American Historian and Political Scientist of the Middle East

Wendy R. Pearlman is an American historian and political scientist of the Middle East. She is the Jane Long Professor of Arts and Sciences and Professor of Political Science at Northwestern University where she has taught since 2008.

== Education and career ==
Pearlman graduated from Brown University magna cum laude in 1996 with a Bachelor of Arts in history. During her junior year at Brown, Pearlman studied abroad in Morocco, where she began studying Arabic. In 1996 and 1997, Pearlman completed a Fulbright Fellowship in Madrid, where she researched North African migrant communities.

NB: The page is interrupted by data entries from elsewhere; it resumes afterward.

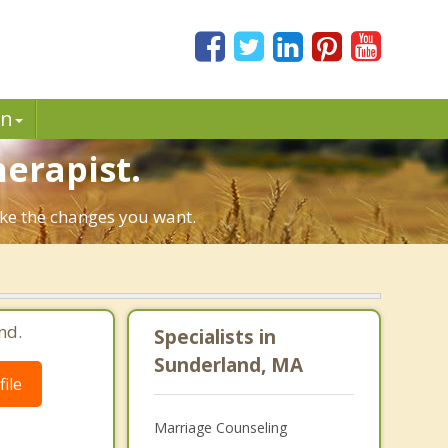
in
herapist.
ake the changes you want.
nd.
Specialists in
Sunderland, MA
ile
Marriage Counseling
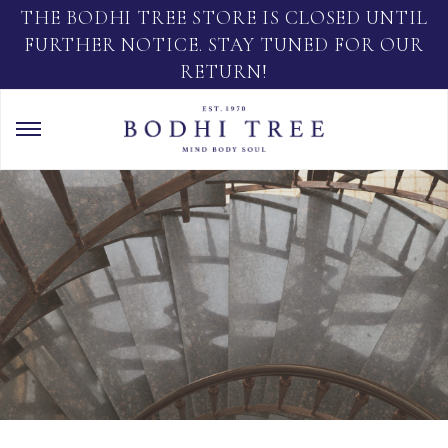
THE BODHI TREE STORE IS CLOSED UNTIL
FURTHER NOTICE. STAY TUNED FOR OUR
RETURN!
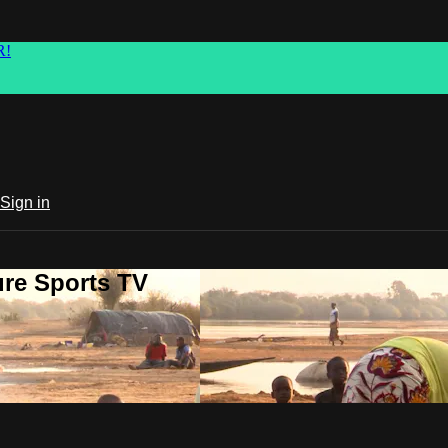
R!
Sign in
ure Sports TV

Pearlman received a Master of Arts in government from Georgetown University before pursuing doctoral studies at Harvard University. She completed her Ph.D. in government from Harvard in 2007. She has taught at Northwestern University since 2008, where she held the Crown Junior Chairship in Middle East Studies (2009-15) and Crown Professorship of Middle East Studies (2022-24).

Pearlman has served as Co-Editor-in-Chief of the journal Perspectives on Politics since June 2023.

== Personal life ==
Pearlman was raised in the Chicago suburbs and Lincoln, Nebraska in "a non-religious, secular but Jewish household." She attended Lincoln Southeast High School, graduating in 1992.